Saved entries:
######
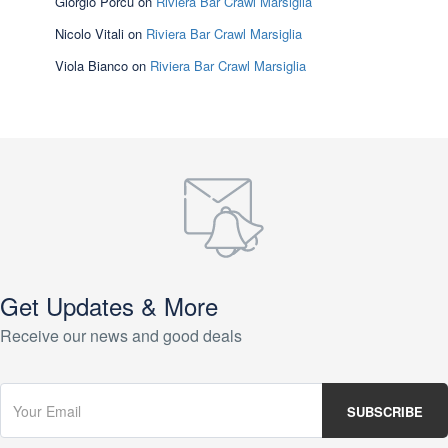
Giorgio Porcu
on
Riviera Bar Crawl Marsiglia
Nicolo Vitali
on
Riviera Bar Crawl Marsiglia
Viola Bianco
on
Riviera Bar Crawl Marsiglia
Get Updates & More
Receive our news and good deals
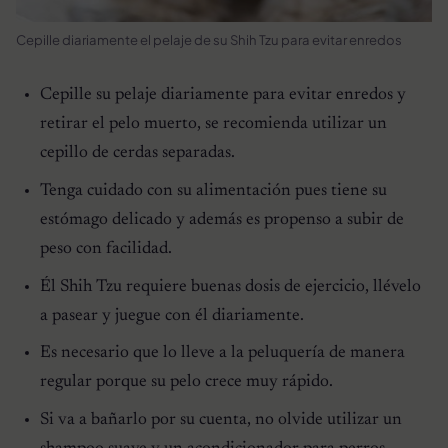
Cepille diariamente el pelaje de su Shih Tzu para evitar enredos
Cepille su pelaje diariamente para evitar enredos y
retirar el pelo muerto, se recomienda utilizar un
cepillo de cerdas separadas.
Tenga cuidado con su alimentación pues tiene su
estómago delicado y además es propenso a subir de
peso con facilidad.
Él Shih Tzu requiere buenas dosis de ejercicio, llévelo
a pasear y juegue con él diariamente.
Es necesario que lo lleve a la peluquería de manera
regular porque su pelo crece muy rápido.
Si va a bañarlo por su cuenta, no olvide utilizar un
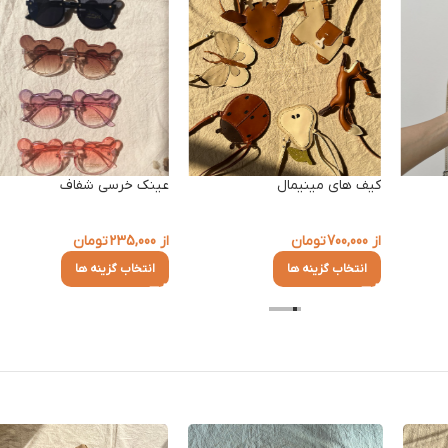
کیف های مینیمال
عینک خرسی شفاف
از
700,000
تومان
از
235,000
تومان
انتخاب گزینه ها
انتخاب گزینه ها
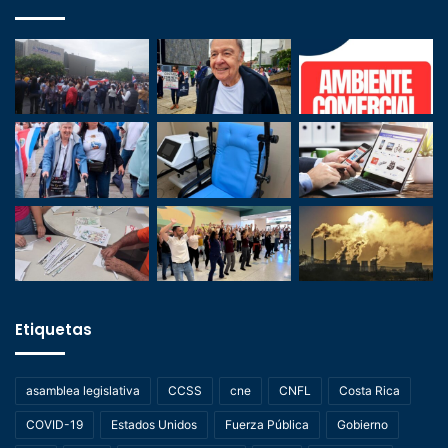
Etiquetas
asamblea legislativa
CCSS
cne
CNFL
Costa Rica
COVID-19
Estados Unidos
Fuerza Pública
Gobierno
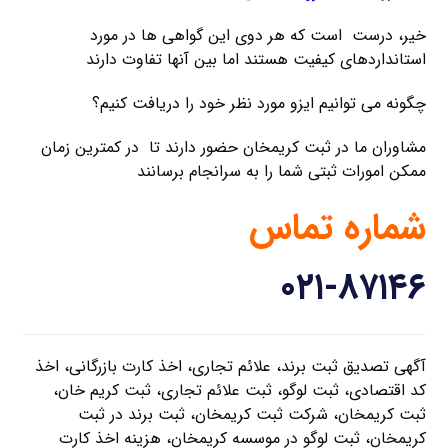
خیر، درست است که هر دوی این گواهی ها در مورد
استانداردهای کیفیت هستند اما بین آنها تفاوت دارند
چگونه می توانیم ایزو مورد نظر خود را دریافت کنیم؟
مشاوران ما در ثبت کریمخان حضور دارند تا در کمترین زمان
ممکن امورات ثبتی شما را به سرانجام برسانند
شماره تماس
۰۲۱-۸۷۱۴۶
آگهی تصدیق ثبت برند، علائم تجاری، اخذ کارت بازرگانی، اخذ
کد اقتصادی، ثبت لوگو، ثبت علائم تجاری، ثبت کریم خان،
ثبت کریمخان، شرکت ثبت کریمخان، ثبت برند در ثبت
کریمخان، ثبت لوگو در موسسه کریمخان، هزینه اخذ کارت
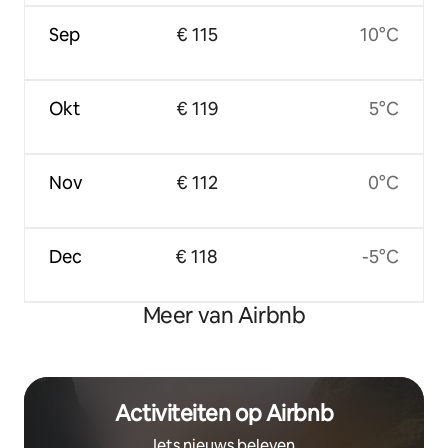
Sep
€ 115
10°C
Okt
€ 119
5°C
Nov
€ 112
0°C
Dec
€ 118
-5°C
Meer van Airbnb
Activiteiten op Airbnb
Iets nieuws beleven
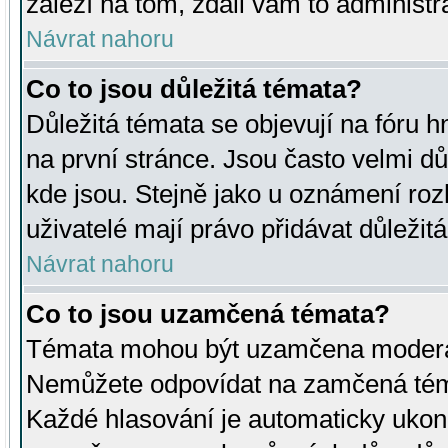
záleží na tom, zdali vám to administr
Návrat nahoru
Co to jsou důležitá témata?
Důležitá témata se objevují na fóru
na první stránce. Jsou často velmi důl
kde jsou. Stejně jako u oznámení rozh
uživatelé mají právo přidávat důležit
Návrat nahoru
Co to jsou uzamčená témata?
Témata mohou být uzamčena moderá
Nemůžete odpovídat na zamčená téma
Každé hlasování je automaticky uko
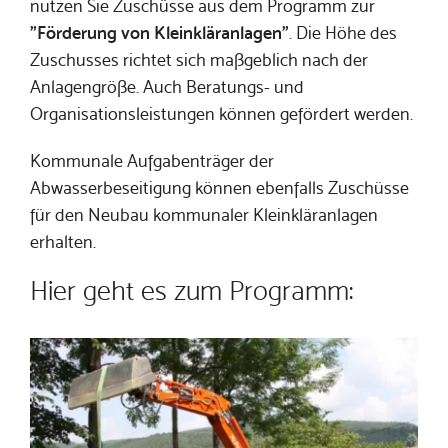
nutzen Sie Zuschüsse aus dem Programm zur
"Förderung von Kleinkläranlagen"
. Die Höhe des
Zuschusses richtet sich maßgeblich nach der
Anlagengröße. Auch Beratungs- und
Organisationsleistungen können gefördert werden.
Kommunale Aufgabenträger der
Abwasserbeseitigung können ebenfalls Zuschüsse
für den Neubau kommunaler Kleinkläranlagen
erhalten.
Hier geht es zum Programm:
######
## ACTIVITY
Write out the data word for word, with every picture dropped.

## SOLUTION TO THIS TASK
Giorgio Porcu
on
Riviera Bar Crawl Marsiglia
Nicolo Vitali
on
Riviera Bar Crawl Marsiglia
Viola Bianco
on
Riviera Bar Crawl Marsiglia
Get Updates & More
Receive our news and good deals
Cepille diariamente el pelaje de su Shih Tzu para evitar enredos
Cepille su pelaje diariamente para evitar enredos y
retirar el pelo muerto, se recomienda utilizar un
cepillo de cerdas separadas.
Tenga cuidado con su alimentación pues tiene su
estómago delicado y además es propenso a subir de
peso con facilidad.
Él Shih Tzu requiere buenas dosis de ejercicio, llévelo
a pasear y juegue con él diariamente.
Es necesario que lo lleve a la peluquería de manera
regular porque su pelo crece muy rápido.
Si va a bañarlo por su cuenta, no olvide utilizar un
کیف های مینیمال
عینک خرسی شفاف
از
700,000
تومان
از
235,000
تومان
انتخاب گزینه ها
انتخاب گزینه ها
Etiquetas
asamblea legislativa
CCSS
cne
CNFL
Costa Rica
COVID-19
Estados Unidos
Fuerza Pública
Gobierno
خیر، درست است که هر دوی این گواهی ها در مورد
استانداردهای کیفیت هستند اما بین آنها تفاوت دارند
چگونه می توانیم ایزو مورد نظر خود را دریافت کنیم؟
مشاوران ما در ثبت کریمخان حضور دارند تا در کمترین زمان
ممکن امورات ثبتی شما را به سرانجام برسانند
شماره تماس
۰۲۱-۸۷۱۴۶
آگهی تصدیق ثبت برند، علائم تجاری، اخذ کارت بازرگانی، اخذ
کد اقتصادی، ثبت لوگو، ثبت علائم تجاری، ثبت کریم خان،
ثبت کریمخان، شرکت ثبت کریمخان، ثبت برند در ثبت
کریمخان، ثبت لوگو در موسسه کریمخان، هزینه اخذ کارت
Sep
€ 115
10°C
Okt
€ 119
5°C
Nov
€ 112
0°C
Dec
€ 118
-5°C
Meer van Airbnb
Activiteiten op Airbnb
Iets nieuws beleven
záleží na tom, zdali vám to administr
Návrat nahoru
Co to jsou důležitá témata?
Důležitá témata se objevují na fóru
na první stránce. Jsou často velmi důl
kde jsou. Stejně jako u oznámení rozh
uživatelé mají právo přidávat důležit
Návrat nahoru
Co to jsou uzamčená témata?
Témata mohou být uzamčena moderá
Nemůžete odpovídat na zamčená téma
Každé hlasování je automaticky uko
nutzen Sie Zuschüsse aus dem Programm zur
"Förderung von Kleinkläranlagen"
. Die Höhe des
Zuschusses richtet sich maßgeblich nach der
Anlagengröße. Auch Beratungs- und
Organisationsleistungen können gefördert werden.
Kommunale Aufgabenträger der
Abwasserbeseitigung können ebenfalls Zuschüsse
für den Neubau kommunaler Kleinkläranlagen
erhalten.
Hier geht es zum Programm:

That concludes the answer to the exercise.